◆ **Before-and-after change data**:
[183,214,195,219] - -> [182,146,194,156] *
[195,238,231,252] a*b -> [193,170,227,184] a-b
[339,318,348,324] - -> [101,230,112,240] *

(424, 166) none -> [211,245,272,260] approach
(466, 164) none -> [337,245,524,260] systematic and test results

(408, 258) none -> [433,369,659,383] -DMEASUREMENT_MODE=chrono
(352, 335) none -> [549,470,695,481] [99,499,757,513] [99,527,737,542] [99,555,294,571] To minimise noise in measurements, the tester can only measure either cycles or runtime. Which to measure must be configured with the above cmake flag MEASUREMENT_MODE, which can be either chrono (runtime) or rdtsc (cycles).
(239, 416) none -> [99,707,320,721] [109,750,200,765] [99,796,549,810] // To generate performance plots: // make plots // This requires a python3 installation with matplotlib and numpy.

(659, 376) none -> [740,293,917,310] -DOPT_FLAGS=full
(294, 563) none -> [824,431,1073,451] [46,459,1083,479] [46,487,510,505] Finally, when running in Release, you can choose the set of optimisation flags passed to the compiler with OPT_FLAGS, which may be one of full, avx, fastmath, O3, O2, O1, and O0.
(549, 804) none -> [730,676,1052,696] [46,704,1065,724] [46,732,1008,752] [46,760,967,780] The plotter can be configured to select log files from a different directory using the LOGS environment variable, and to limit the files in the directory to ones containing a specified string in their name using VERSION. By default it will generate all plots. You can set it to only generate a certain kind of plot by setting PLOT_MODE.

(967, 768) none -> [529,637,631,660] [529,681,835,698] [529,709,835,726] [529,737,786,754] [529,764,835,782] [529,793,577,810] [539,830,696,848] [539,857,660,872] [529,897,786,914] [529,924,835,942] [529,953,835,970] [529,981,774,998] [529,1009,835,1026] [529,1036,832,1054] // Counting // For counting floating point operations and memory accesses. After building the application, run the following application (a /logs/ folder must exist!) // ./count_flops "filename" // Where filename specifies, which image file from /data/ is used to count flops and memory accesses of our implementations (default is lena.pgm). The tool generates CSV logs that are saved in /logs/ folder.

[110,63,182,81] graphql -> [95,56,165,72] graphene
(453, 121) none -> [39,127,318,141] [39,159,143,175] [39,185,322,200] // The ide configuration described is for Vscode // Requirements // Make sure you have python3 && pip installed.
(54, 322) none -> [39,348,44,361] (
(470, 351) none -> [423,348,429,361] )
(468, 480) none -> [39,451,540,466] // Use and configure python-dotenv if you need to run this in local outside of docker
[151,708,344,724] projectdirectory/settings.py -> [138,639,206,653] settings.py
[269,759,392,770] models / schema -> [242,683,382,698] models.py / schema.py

◆ **EXERCISE AIM**: What are the lines above that hold the string "from"? Copy them.

◆ **ANSWER BELOW**:
(549, 804) none -> [730,676,1052,696] [46,704,1065,724] [46,732,1008,752] [46,760,967,780] The plotter can be configured to select log files from a different directory using the LOGS environment variable, and to limit the files in the directory to ones containing a specified string in their name using VERSION. By default it will generate all plots. You can set it to only generate a certain kind of plot by setting PLOT_MODE.
(967, 768) none -> [529,637,631,660] [529,681,835,698] [529,709,835,726] [529,737,786,754] [529,764,835,782] [529,793,577,810] [539,830,696,848] [539,857,660,872] [529,897,786,914] [529,924,835,942] [529,953,835,970] [529,981,774,998] [529,1009,835,1026] [529,1036,832,1054] // Counting // For counting floating point operations and memory accesses. After building the application, run the following application (a /logs/ folder must exist!) // ./count_flops "filename" // Where filename specifies, which image file from /data/ is used to count flops and memory accesses of our implementations (default is lena.pgm). The tool generates CSV logs that are saved in /logs/ folder.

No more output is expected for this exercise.